Ni le mécénat, ni les bâches publicitaires géantes apposées sur certains chantiers ne devraient compenser cette baisse des dotations. L’accord intergouvernemental entre la France et les Émirats arabes unis pour l’utilisation de la marque Louvre en échange de financements va quant à lui prendre fin en 2032. Depuis sa signature en 2007, il a permis de financer le musée à hauteur de près d’un demi-milliard d’euros. La Cour des comptes s’inquiète aussi de la fermeture prolongée de plusieurs établissements lors des travaux, qui vont alors voir leurs recettes de billetterie chuter.
Meilleure planification
A cette « impasse de financement », le rapport n’apporte pas de recette miracle, ni de solution toute faite.
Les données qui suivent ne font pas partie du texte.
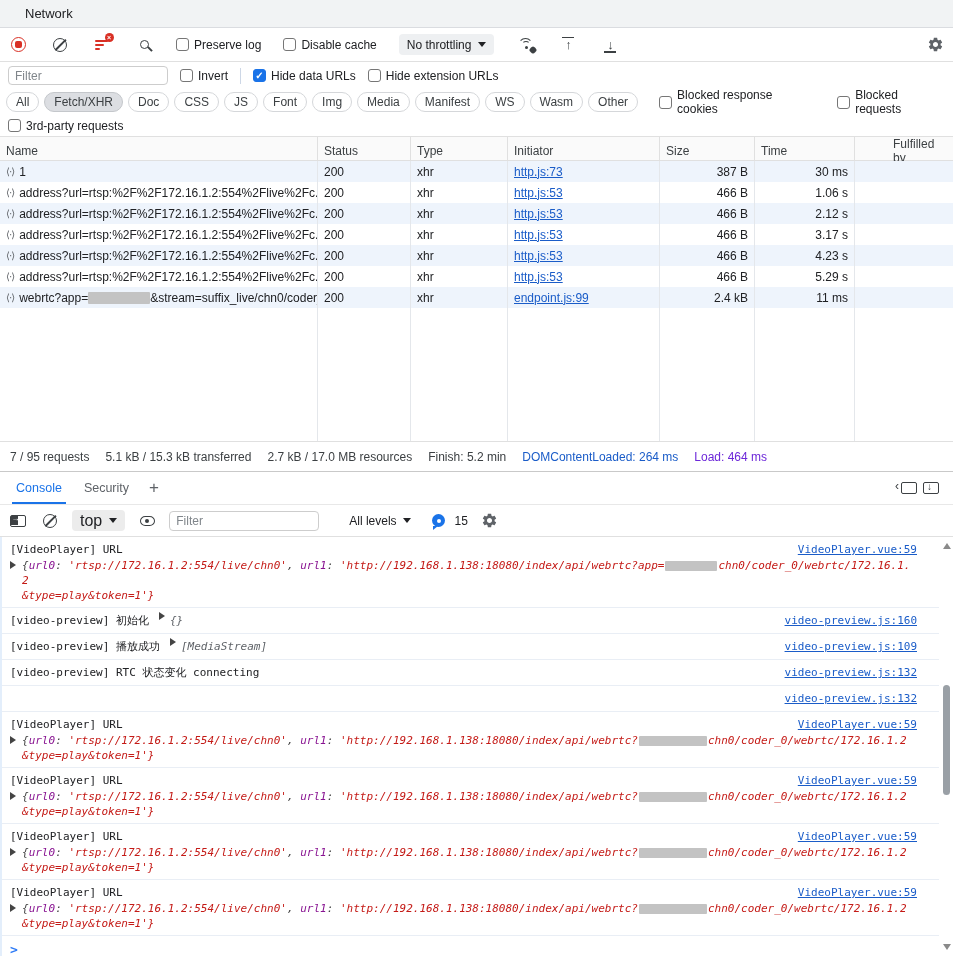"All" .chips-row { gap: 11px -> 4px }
Les Sages plaident pour une meilleure planification stratégique de ces lourds investissements. « La décision d’engager de grands chantiers reste ainsi encore trop liée à des annonces d’autorités au coup par coup, alors qu’elle devrait procéder d’un plan pluriannuel », notent-ils.
« C’est ce qui ressort de nos auditions : pas de lisibilité, pas de perspectives, pas d’engagements pluriannuels. On en a assez d’une culture toujours dans l’urgence, il faut de nouveaux usages et des restaurations moins lourdes mais sur le long cours », abonde la sénatrice Else Joseph. En substance : fini les coups d’éclat, place à un suivi plus rapproché de l’état des monuments.
« Un entretien plus régulier des bâtiments et des infrastructures aurait pu et permettrait d’éviter une part des surcoûts dus aux dégradations bâtimentaires », assure le rapport, qui défend la généralisation des schémas directeurs techniques pour conduire les travaux avec une vision de long terme. Or, sur 97 opérateurs, seuls 17 disposent de ce schéma à l’heure actuelle.